[Data entries]
· · ·

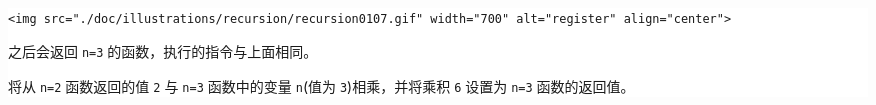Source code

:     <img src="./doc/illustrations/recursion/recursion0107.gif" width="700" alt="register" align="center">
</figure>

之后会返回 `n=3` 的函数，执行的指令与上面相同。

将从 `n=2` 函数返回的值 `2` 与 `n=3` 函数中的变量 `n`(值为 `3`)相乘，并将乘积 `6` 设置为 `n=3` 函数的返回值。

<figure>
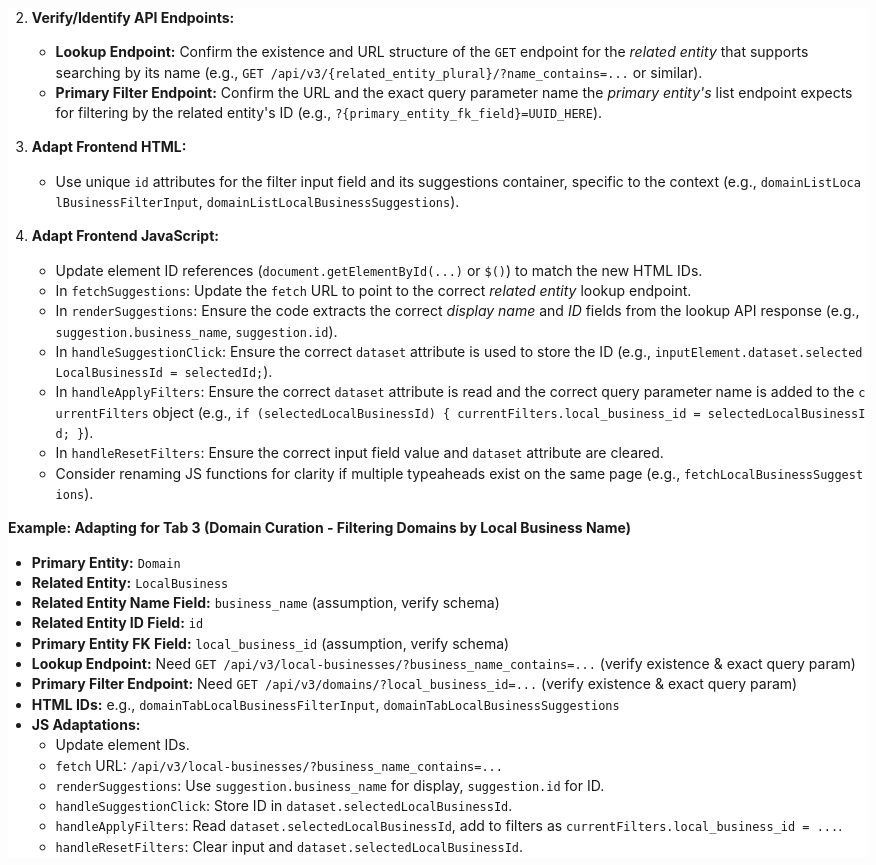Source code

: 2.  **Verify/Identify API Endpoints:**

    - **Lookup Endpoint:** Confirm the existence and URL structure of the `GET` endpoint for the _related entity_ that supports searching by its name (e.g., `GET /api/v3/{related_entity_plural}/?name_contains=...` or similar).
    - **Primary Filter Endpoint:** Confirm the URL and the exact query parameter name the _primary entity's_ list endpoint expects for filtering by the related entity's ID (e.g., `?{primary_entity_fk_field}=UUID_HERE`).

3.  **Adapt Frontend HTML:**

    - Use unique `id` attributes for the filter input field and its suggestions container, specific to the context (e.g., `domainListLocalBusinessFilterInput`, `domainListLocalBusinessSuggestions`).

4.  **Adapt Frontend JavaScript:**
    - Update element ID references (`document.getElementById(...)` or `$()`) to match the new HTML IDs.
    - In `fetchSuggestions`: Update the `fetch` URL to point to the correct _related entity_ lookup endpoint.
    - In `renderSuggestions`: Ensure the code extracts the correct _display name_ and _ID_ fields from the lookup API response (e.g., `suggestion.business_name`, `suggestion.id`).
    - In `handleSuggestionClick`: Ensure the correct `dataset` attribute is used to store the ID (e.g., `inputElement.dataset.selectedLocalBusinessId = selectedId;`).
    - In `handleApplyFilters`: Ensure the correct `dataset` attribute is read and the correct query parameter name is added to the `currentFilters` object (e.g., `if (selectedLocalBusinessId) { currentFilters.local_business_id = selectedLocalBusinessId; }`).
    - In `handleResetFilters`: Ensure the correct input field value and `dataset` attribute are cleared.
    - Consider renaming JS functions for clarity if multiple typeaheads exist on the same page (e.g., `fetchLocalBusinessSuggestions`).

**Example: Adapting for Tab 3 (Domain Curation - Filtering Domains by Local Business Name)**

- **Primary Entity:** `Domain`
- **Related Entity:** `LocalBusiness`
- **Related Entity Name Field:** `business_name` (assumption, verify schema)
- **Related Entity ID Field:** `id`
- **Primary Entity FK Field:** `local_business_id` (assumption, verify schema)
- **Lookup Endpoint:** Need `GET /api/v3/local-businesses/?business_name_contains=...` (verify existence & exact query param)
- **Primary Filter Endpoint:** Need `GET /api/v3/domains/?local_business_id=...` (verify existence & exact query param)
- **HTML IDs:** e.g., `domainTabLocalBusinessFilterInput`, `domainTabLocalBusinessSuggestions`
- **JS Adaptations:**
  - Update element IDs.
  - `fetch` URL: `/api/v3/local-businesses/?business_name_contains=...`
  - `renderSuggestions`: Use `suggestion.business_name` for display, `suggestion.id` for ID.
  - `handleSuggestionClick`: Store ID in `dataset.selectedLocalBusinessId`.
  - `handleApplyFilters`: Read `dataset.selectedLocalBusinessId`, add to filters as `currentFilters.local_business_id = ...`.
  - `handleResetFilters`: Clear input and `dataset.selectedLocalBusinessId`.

· · ·

WORK TO COMPLETE = Please reproduce every line of these rows without any changes, leaving out the pictures.

RESPONSE AREA =
Source code

:     <img src="./doc/illustrations/recursion/recursion0107.gif" width="700" alt="register" align="center">
</figure>

之后会返回 `n=3` 的函数，执行的指令与上面相同。

将从 `n=2` 函数返回的值 `2` 与 `n=3` 函数中的变量 `n`(值为 `3`)相乘，并将乘积 `6` 设置为 `n=3` 函数的返回值。

<figure>
Source code

: 2.  **Verify/Identify API Endpoints:**

    - **Lookup Endpoint:** Confirm the existence and URL structure of the `GET` endpoint for the _related entity_ that supports searching by its name (e.g., `GET /api/v3/{related_entity_plural}/?name_contains=...` or similar).
    - **Primary Filter Endpoint:** Confirm the URL and the exact query parameter name the _primary entity's_ list endpoint expects for filtering by the related entity's ID (e.g., `?{primary_entity_fk_field}=UUID_HERE`).

3.  **Adapt Frontend HTML:**

    - Use unique `id` attributes for the filter input field and its suggestions container, specific to the context (e.g., `domainListLocalBusinessFilterInput`, `domainListLocalBusinessSuggestions`).

4.  **Adapt Frontend JavaScript:**
    - Update element ID references (`document.getElementById(...)` or `$()`) to match the new HTML IDs.
    - In `fetchSuggestions`: Update the `fetch` URL to point to the correct _related entity_ lookup endpoint.
    - In `renderSuggestions`: Ensure the code extracts the correct _display name_ and _ID_ fields from the lookup API response (e.g., `suggestion.business_name`, `suggestion.id`).
    - In `handleSuggestionClick`: Ensure the correct `dataset` attribute is used to store the ID (e.g., `inputElement.dataset.selectedLocalBusinessId = selectedId;`).
    - In `handleApplyFilters`: Ensure the correct `dataset` attribute is read and the correct query parameter name is added to the `currentFilters` object (e.g., `if (selectedLocalBusinessId) { currentFilters.local_business_id = selectedLocalBusinessId; }`).
    - In `handleResetFilters`: Ensure the correct input field value and `dataset` attribute are cleared.
    - Consider renaming JS functions for clarity if multiple typeaheads exist on the same page (e.g., `fetchLocalBusinessSuggestions`).

**Example: Adapting for Tab 3 (Domain Curation - Filtering Domains by Local Business Name)**

- **Primary Entity:** `Domain`
- **Related Entity:** `LocalBusiness`
- **Related Entity Name Field:** `business_name` (assumption, verify schema)
- **Related Entity ID Field:** `id`
- **Primary Entity FK Field:** `local_business_id` (assumption, verify schema)
- **Lookup Endpoint:** Need `GET /api/v3/local-businesses/?business_name_contains=...` (verify existence & exact query param)
- **Primary Filter Endpoint:** Need `GET /api/v3/domains/?local_business_id=...` (verify existence & exact query param)
- **HTML IDs:** e.g., `domainTabLocalBusinessFilterInput`, `domainTabLocalBusinessSuggestions`
- **JS Adaptations:**
  - Update element IDs.
  - `fetch` URL: `/api/v3/local-businesses/?business_name_contains=...`
  - `renderSuggestions`: Use `suggestion.business_name` for display, `suggestion.id` for ID.
  - `handleSuggestionClick`: Store ID in `dataset.selectedLocalBusinessId`.
  - `handleApplyFilters`: Read `dataset.selectedLocalBusinessId`, add to filters as `currentFilters.local_business_id = ...`.
  - `handleResetFilters`: Clear input and `dataset.selectedLocalBusinessId`.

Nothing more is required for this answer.